When Tampa United Volleyball’s Cambria Kuipers first decided to collect old volleyball gear from local clubs and school teams to donate to Samaritan’s Feet Youth Volleyball Mission, she never imagined she would be able to see the impact of her work first-hand in Nigeria.
That is exactly what happened this summer when she and her father Renz joined two members of the mission to help distribute gear and engage with the local youths playing volleyball in Lagos, the largest city in Nigeria.
How it Started
“At my first Plant High School team meeting, our coach said that if we were wearing shoes that we just wore during club season we needed to get new ones because the shoes would have been overused and worn out. At the time I was ecstatic to pick out the latest colorful new pair, even if there wasn’t a tear, scuf or uneven soles in the shoes I wore for just seven months. We do a lot of recycling in my family, so I thought it might be a good idea to collect my teams’ shoes and find somewhere to donate them,” Kuipers recalled. “After looking around on the internet, I found Samaritan’s Feet Youth Volleyball Mission. From there, I started asking for volleyball-related donations from other high schools, colleges and clubs over the years and dropping them off at the headquarters in Charlotte (N.C).”

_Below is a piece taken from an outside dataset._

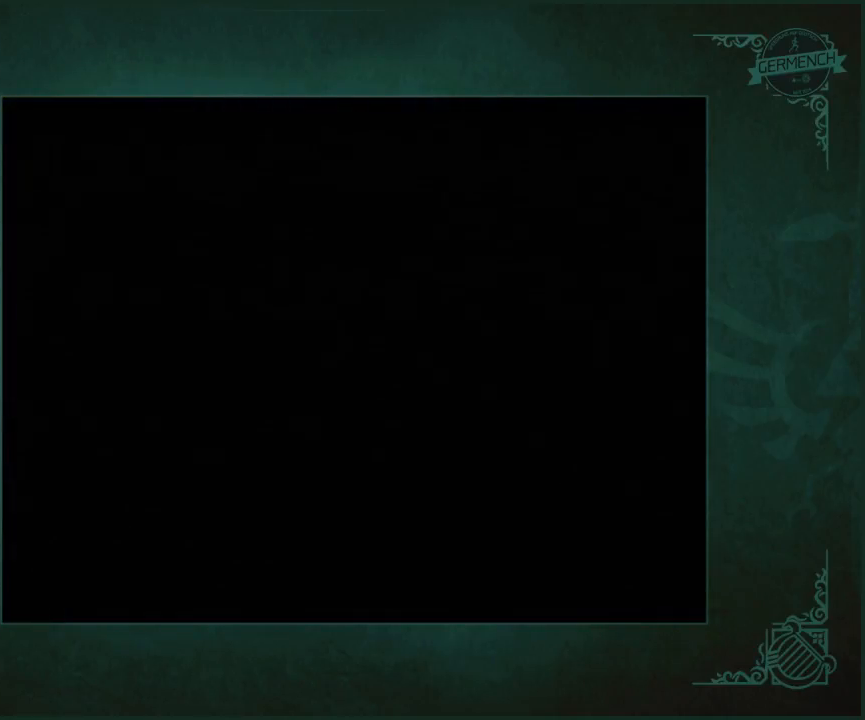
{"buttons": [], "left_stick": "center", "right_stick": "center", "button_events": []}
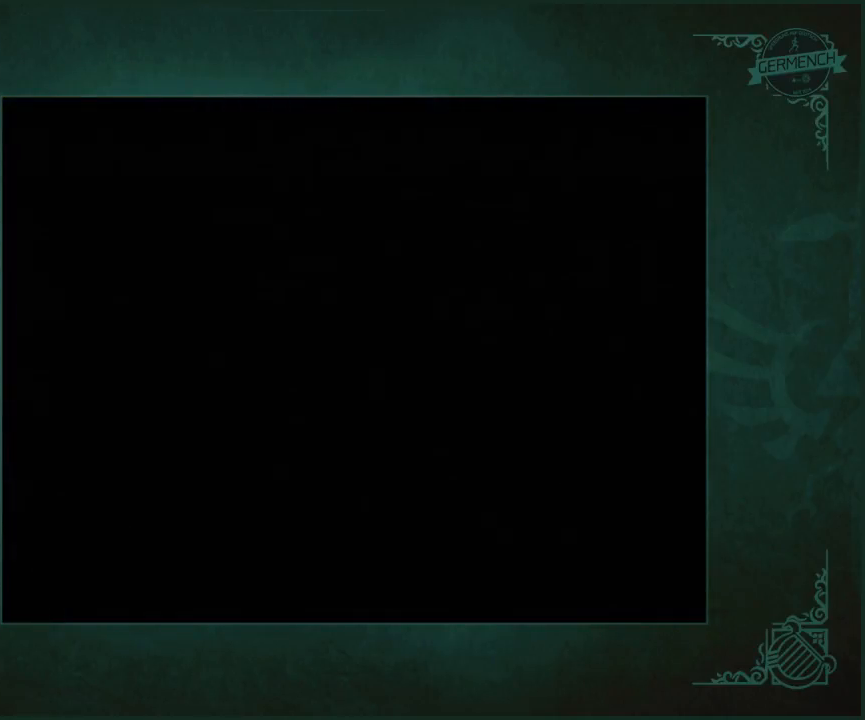
{"buttons": [], "left_stick": "center", "right_stick": "center", "button_events": []}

The mission is to help more Nigerians out of poverty by way of sport, specifically volleyball, with the idea that if they learn to play well enough, they could have the opportunity to be the first person in their family to attend college through volleyball.
Ibraheem “Coach Ib” Suberu is the program’s leader and serves as the head coach of Club North Volleyball Club in Kansas City, Mo. He grew up in Nigeria, receiving his first pair of shoes at age nine, and went on to play for London Malory VBC before moving to the U.S., where his coaching career has spanned more than 20 years. There are about 400 youths in the program in Nigeria with local coaches to ensure sustainability in addition to an annual tournament Suberu runs.
“Instead of my annual 590-mile drive to Charlotte to drop off all I collected, Coach Ib asked me to go on a 5,900-mile trip with him to Nigeria to distribute donations to the neediest and assist with coaching volleyball clinics,” Kuipers explained. She talked it over with her parents and as her father said, they ‘jumped right on board.’
Visiting Nigeria
“It was really amazing to see all the different club teams shirts and shoes that I had collected from teams in the Tampa area make it all the way to Lagos, a city I didn’t even know existed three years ago,” Kuipers stated. “Part of me started to feel guilty because I take for granted that each club season I have received bags of new gear every season. Then here in Lagos, these kids were jumping up and down excited to get a used jersey with someone else’s name on it.”
She anticipated being able to watch the annual tournament run by Subero, but did not know she would be able to do hands-on work as a coach, working with a U13 boys team that included boys wearing shoes Cambria donated the year before. She also saw youths with jerseys she had collected from her teammates and took photos to show her friends that their jerseys were being used.
“I never thought when I started doing this it would lead me to go to Nigeria. I was so excited to be invited and didn’t know what to expect. Once I got there and saw the ‘gym’ it was hard for me to hold back my tears in front of the kids. They played on a concrete slab, with no roof and a beat-up net. I wanted to give these kids every bit of volleyball knowledge I had, to help these kids grow in the sport to increase the small chance that they have to get out of the immense poverty they are stuck in,” Kuipers said. “I didn’t want to fail them, and it felt good to put to use some of the volleyball IQ I have had drilled into my head the last eight years and figure out what words they would be able to understand through a language barrier.”
“Never the Same”
“My eyes start to swell when four young boys stepped on the cracked concrete court, all wearing my ‘old’ volleyball shoes. It was the best, most pure moment of my life, yet I felt extremely guilty. Coach Ib was right when he told me, “Once you go to Nigeria, you will never be the same,” she described.
Though the spoken language presented challenges, she noted there was a greater form of communication. “Our smiles and laughter were universal. We share a passion for the same sport and these athletes helped me realize how lucky I am. I have come to understand that the world is bigger than Tampa and poverty affects billions of people around the globe. It is real and tragic that most consider ‘someone else’s problem,’” she stated.
Looking ahead after her senior year of high school, Cambria said she is looking forward to translating the skills she learns in college to help improve lives and manifest actionable change, just as she has seen Suberu do.
“There has yet to be a day where I don’t think about my trip and the kids I connected with. One boy in particular named Abi was given my favorite pair of colorful Kyries. Every day I pray that he is able to reach his full potential in those shoes and make it out of the poverty he was born into. I am hopeful that this mission has inspired teams throughout the country to not blow through three pairs of shoes a season, but to save all of their items so it may be useful for the less fortunate across the globe,” she said.